Неверно, будто только «оппозиция» безгрешна, а остальные — негодяи, шкурники и т. д. Что это в некоторой степени болото, это верно, и это болото нужно высушить, но дело заключается в том, что это в то же время весьма талантливый театр с нашей точки зрения. Мы ведь не смотрим так, как тов. Блюм, что МХАТ II никуда не годится, что его нужно сдать в музей, нагрузить на несколько возов и перевезти к Бахрушину. Мы получили это государственное достояние, мы бережем его как зеницу ока и постараемся спасти, хотя театр переживает очень глубокий кризис.

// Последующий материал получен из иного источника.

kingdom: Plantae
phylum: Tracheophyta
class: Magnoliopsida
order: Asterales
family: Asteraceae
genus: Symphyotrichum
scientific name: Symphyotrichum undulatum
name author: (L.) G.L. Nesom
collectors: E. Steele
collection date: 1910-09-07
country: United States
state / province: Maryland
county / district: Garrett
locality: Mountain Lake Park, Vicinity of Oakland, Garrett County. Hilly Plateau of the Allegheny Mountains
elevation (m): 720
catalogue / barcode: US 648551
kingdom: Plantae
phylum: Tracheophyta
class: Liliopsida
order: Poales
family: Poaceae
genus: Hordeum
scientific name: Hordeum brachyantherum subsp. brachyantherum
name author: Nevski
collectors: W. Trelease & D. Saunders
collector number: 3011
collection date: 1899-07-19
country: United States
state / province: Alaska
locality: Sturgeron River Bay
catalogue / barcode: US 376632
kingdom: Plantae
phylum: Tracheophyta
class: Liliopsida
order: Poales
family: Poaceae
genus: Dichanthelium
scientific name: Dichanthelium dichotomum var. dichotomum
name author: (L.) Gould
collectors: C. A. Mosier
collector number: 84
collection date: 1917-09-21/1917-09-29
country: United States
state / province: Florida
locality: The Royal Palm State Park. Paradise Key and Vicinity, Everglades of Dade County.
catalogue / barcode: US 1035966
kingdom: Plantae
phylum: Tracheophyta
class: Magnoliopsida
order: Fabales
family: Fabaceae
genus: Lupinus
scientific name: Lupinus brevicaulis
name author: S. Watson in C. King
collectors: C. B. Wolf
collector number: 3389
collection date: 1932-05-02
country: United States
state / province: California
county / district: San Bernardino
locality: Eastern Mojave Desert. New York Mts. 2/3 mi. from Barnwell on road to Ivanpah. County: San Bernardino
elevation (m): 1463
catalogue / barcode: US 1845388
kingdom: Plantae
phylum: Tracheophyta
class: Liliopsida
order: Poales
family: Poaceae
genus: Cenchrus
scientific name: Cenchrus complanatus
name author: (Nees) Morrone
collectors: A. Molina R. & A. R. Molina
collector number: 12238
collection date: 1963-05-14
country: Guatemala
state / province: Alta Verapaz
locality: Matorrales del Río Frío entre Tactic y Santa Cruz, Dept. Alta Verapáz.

Два слова в заключение относительно того, что говорил тов. Авербах. Он говорил, что мы неправильно действуем, потому что направляем удар не туда, куда нужно, то есть — налево. Но так как Авербах очень догадлив и подвижен, то он спохватился и сказал, что на этом собрании направляем налево, а в жизни — направо29. Действительно, в резолюции нашей сказано, что хотя театр и подвинулся вперед, движется и теперь, но мало и медленно, и надо найти способ этот процесс ускорить. Но удар удару рознь. Когда молотобоец ударяет, нужно, чтобы кузнец подставил ему нужную сторону, а то удар будет аляповатый. Поэтому мы направляем первый удар на собрании на левую косолапость, потому что эта косолапость может превратить удар по театру в конфуз для всех нас.

Мы направляем первый удар против вас, ибо делаем театральное дело со знанием дела, присматриваясь, а вы говорите: что разговаривать с ними, дозвольте вдарить! (Авербах: я так не говорил). Вы не говорили, но я разъясню тов. Авербаху, почему для того, чтобы нанести удар такой, как надо, и туда, куда надо, мы должны сначала здесь нанести удар, и довольно твердый. (Маркарьян: куда?) На ваш несколько дезорганизованный фронт, который находится не то в положении, не то без положения. Пожалуй, он находится в «интересном положении». Надо вам нанести удар, чтобы вы нам не мешали. Мы переходим к реконструкции театра. Это тончайшая вещь. Здесь нужен доктор, а не коновал. Тов. Авербах поставил вопрос о том, что у нас сейчас происходит: некоторая нивелировка или дифференциация? И правильно ответил — происходит дифференциация, но происходит дифференциация при общем полевении в области театра; только театры отстающие левеют очень медленно, а более энергичные левеют гораздо быстрее. Поэтому расстояние между ними становится большим, чем было. Так вот весь этот процесс полевения нельзя скомпрометировать, а тут хотят взять приз на резвость и повесить тому медаль, кто идет впереди, а кто отстал — его задушить. Надо дать почувствовать наше неудовольствие отсталыми, это мы и делаем. Но нужно проводить нашу политику с тем тактом, который указывает в своей резолюции Агитпроп ЦК. Поэтому я предлагаю собранию для заключения всех этих прений принять ту резолюцию, которая была обдумана и написана с сознанием всех обстоятельств, именно резолюцию тов. Кнорина30.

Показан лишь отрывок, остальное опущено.